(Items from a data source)
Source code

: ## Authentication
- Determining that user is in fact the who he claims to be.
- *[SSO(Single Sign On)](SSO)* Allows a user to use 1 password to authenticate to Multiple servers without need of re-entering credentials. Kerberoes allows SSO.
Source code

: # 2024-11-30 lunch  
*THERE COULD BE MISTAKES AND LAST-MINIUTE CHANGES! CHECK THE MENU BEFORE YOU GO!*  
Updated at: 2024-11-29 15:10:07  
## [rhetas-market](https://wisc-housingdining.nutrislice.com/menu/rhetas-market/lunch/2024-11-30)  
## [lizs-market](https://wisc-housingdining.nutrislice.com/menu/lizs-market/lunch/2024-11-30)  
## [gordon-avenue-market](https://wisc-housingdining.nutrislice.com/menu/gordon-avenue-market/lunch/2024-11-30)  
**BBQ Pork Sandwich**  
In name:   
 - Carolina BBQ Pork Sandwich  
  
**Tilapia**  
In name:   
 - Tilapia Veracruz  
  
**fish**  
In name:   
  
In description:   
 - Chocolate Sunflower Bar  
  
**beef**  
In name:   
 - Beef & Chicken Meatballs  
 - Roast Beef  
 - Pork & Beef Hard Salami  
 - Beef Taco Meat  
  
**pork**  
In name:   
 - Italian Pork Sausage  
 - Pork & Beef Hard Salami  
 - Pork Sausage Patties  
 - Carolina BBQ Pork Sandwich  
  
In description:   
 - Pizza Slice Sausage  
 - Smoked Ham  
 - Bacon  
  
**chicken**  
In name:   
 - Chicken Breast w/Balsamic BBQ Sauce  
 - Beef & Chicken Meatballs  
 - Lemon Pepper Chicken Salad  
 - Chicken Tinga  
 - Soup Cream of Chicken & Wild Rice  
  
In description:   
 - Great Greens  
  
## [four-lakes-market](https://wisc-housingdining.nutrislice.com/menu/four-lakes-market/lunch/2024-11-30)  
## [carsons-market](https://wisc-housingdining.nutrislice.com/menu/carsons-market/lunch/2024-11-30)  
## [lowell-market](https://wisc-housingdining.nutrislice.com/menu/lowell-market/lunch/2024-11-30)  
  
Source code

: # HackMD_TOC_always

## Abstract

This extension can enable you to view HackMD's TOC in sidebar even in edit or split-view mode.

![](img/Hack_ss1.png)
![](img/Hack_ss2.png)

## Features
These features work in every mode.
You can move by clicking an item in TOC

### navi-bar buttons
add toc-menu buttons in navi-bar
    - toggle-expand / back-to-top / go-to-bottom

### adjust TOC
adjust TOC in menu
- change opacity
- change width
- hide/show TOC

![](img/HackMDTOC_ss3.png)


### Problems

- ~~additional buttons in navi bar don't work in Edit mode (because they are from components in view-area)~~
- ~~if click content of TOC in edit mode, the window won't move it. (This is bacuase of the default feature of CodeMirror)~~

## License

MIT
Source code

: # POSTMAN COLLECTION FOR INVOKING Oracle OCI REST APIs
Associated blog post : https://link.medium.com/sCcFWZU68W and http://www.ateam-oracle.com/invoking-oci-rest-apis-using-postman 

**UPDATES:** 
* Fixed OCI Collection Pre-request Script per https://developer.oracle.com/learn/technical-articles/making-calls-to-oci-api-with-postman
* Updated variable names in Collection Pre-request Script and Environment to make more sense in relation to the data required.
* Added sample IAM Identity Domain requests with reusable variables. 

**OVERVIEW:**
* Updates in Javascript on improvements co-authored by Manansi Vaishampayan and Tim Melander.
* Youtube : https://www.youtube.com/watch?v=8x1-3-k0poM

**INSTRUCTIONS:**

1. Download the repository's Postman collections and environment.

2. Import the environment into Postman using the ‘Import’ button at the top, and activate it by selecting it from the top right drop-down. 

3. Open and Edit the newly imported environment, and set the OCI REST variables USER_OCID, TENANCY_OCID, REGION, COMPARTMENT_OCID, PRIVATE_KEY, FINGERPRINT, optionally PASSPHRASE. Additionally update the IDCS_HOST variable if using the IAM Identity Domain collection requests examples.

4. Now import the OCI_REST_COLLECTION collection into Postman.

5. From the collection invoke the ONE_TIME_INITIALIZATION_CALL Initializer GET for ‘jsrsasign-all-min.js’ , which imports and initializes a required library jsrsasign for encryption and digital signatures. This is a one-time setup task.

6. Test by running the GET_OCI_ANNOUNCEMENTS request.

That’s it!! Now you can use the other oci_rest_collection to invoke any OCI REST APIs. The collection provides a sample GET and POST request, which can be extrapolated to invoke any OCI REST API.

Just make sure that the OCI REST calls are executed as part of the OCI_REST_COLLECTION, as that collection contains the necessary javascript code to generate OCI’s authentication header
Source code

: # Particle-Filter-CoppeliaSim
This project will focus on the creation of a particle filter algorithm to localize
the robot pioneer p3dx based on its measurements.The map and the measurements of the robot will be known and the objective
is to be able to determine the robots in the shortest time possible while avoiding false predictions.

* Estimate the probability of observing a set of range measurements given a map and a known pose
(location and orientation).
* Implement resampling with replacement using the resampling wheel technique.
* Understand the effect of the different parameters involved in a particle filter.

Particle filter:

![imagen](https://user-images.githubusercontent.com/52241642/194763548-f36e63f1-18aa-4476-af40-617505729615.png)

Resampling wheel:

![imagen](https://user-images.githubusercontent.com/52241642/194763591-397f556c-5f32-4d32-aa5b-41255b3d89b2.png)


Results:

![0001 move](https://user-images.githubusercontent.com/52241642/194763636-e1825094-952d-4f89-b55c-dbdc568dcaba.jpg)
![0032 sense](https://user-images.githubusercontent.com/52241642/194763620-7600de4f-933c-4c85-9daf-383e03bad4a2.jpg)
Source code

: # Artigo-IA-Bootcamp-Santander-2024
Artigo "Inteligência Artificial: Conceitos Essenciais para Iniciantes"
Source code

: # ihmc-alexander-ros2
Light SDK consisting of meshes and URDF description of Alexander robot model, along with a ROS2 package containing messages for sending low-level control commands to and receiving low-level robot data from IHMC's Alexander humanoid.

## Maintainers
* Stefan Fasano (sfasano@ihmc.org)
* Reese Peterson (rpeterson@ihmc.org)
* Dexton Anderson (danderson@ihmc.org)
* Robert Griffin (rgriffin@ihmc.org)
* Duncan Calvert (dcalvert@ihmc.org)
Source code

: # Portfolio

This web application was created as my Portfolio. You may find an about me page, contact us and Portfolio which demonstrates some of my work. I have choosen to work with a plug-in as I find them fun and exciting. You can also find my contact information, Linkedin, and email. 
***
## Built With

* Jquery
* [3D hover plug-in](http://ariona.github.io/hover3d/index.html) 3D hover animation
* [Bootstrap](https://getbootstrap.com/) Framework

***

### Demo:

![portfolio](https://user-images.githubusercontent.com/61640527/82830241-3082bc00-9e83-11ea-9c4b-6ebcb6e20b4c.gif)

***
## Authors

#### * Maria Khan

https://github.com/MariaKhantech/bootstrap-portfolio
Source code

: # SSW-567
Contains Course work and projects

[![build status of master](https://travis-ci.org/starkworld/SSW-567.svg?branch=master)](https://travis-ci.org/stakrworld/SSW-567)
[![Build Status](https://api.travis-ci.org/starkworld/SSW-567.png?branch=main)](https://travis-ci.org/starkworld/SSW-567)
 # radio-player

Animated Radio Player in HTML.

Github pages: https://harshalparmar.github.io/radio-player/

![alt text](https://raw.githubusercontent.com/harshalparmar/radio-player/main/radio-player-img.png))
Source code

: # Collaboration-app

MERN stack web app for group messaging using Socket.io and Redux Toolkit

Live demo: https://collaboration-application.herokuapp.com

Work instruction :: Using the records above, restate word for word the lines from the one with "Youtube : https://www.youtube.com/watch?v=8x1-3-k0poM" through the one with "4. Now import", both included.

Result of the task ::
* Youtube : https://www.youtube.com/watch?v=8x1-3-k0poM

**INSTRUCTIONS:**

1. Download the repository's Postman collections and environment.

2. Import the environment into Postman using the ‘Import’ button at the top, and activate it by selecting it from the top right drop-down. 

3. Open and Edit the newly imported environment, and set the OCI REST variables USER_OCID, TENANCY_OCID, REGION, COMPARTMENT_OCID, PRIVATE_KEY, FINGERPRINT, optionally PASSPHRASE. Additionally update the IDCS_HOST variable if using the IAM Identity Domain collection requests examples.

4. Now import the OCI_REST_COLLECTION collection into Postman.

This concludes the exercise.